Сама А. тоже оперирует безмолвием. Меня — Бог свидетель — можно за многое упрекнуть. Я никогда не представлялся мужем, каких хвалят с церковных кафедр. После Готенберга она написала мне письмо, которое будет со мной, пока не наступит rigor mortis[66]. Но в обычные дни она удерживается от упреков. И в отличие от всех прочих не спрашивает, когда будет закончена моя Восьмая. Она просто хлопочет вокруг меня. По ночам я сочиняю. Нет, по ночам я сижу за своим письменным столом с бутылкой виски и пытаюсь работать. Потом я просыпаюсь — голова на партитуре, рука сжимает воздух. А. забрала виски, пока я спал. Мы об этом не говорим.
Алкоголь, который я однажды отвергнул, теперь мой самый верный товарищ. И самый понимающий.
Я ухожу один пообедать в одиночестве и поразмыслить о смертности. Или я иду в «Кэмп», «Сосьете чусет», «Кёниг» обсудить эту тему с другими. Странность того, что Человек lebt nur einmal[67]. В «Кэмпе» я присоединяюсь к сидящим за лимонным столом. За ним разрешено — и даже обязательно — говорить о смерти. А. не одобряет.
У китайцев лимон — символ смерти. Стихи Анны Марии Ленгрен[68] — «Погребенный с лимоном в руке». Вот именно.
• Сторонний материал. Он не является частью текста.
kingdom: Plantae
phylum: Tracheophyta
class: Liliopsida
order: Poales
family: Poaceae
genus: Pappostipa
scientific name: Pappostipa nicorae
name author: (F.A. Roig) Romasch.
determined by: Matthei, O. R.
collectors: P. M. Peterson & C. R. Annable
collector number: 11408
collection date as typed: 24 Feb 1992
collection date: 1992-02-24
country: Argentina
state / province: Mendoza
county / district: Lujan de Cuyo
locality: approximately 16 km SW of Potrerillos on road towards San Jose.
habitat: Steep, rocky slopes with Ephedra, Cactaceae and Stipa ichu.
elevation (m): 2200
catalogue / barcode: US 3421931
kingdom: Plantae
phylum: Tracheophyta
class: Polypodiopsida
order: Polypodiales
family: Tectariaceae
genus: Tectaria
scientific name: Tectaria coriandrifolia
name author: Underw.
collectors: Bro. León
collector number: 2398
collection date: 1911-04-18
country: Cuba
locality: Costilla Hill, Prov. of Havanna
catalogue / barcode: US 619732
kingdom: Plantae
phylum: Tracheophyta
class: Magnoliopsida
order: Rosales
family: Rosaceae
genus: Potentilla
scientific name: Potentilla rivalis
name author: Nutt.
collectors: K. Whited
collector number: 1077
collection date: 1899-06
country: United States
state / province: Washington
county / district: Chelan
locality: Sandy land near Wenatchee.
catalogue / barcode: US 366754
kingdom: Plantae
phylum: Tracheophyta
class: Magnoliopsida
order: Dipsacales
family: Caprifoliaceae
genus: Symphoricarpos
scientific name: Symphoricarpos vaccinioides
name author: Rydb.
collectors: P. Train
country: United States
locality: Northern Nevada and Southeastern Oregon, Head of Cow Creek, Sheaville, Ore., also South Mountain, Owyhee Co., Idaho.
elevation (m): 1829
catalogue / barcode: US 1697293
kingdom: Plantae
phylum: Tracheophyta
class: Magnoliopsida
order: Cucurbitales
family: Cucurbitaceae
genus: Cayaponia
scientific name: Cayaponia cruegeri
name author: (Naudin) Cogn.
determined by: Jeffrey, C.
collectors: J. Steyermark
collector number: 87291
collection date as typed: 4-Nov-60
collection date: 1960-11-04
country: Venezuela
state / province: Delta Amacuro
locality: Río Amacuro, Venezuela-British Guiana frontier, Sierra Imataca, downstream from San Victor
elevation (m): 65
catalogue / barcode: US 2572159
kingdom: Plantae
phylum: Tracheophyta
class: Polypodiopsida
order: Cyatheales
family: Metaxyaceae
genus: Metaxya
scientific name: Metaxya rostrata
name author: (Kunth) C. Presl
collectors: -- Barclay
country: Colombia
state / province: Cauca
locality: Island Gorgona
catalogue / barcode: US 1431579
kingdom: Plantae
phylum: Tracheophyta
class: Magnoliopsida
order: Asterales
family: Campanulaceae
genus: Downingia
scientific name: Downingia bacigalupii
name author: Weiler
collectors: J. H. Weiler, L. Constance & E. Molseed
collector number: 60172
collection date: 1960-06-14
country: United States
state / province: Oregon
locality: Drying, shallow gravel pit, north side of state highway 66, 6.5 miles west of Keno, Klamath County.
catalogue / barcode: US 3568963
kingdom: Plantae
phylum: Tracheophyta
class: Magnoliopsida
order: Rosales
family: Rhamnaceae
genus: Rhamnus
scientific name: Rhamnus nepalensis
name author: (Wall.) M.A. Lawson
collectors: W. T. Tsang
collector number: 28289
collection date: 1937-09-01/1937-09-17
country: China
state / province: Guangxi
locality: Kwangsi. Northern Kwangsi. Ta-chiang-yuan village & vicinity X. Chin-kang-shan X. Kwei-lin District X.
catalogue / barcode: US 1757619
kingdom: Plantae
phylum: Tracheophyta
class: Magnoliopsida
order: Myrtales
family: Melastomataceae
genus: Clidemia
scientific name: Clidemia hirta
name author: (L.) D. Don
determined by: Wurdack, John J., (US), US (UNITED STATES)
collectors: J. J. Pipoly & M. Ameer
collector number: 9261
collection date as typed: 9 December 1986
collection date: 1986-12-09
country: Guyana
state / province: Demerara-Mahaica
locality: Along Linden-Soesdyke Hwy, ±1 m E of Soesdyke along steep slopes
А. пытается запретить это, ссылаясь на морбидность. Но кому разрешена морбидность, как не трупу?
Сегодня я слышал журавлей, но не видел их. Тучи висели слишком низко. Но пока я стоял на этом холме, сверху до меня донеслись их полногласные трубные клики, которые они издают, летя на юг навстречу лету. Невидимые, они были даже еще более прекрасными, еще более таинственными. Они заново учат меня звучаниям. Их музыка, моя музыка, музыка… Вот что это. Стоишь на холме и за тучами слышишь звуки, которые пронзают сердце. Музыка — даже моя музыка — всегда устремляется на юг невидимо.
Теперь, когда друзья меня покидают, я уже больше не могу решить, из-за чего — моего ли успеха, моего ли провала. Такова старость.
Может быть, я и трудный человек, но вовсе не настолько трудный. Всю мою жизнь, когда я пропадал, они знали, где меня отыскать — в лучшем ресторане, где подают устриц и шампанское.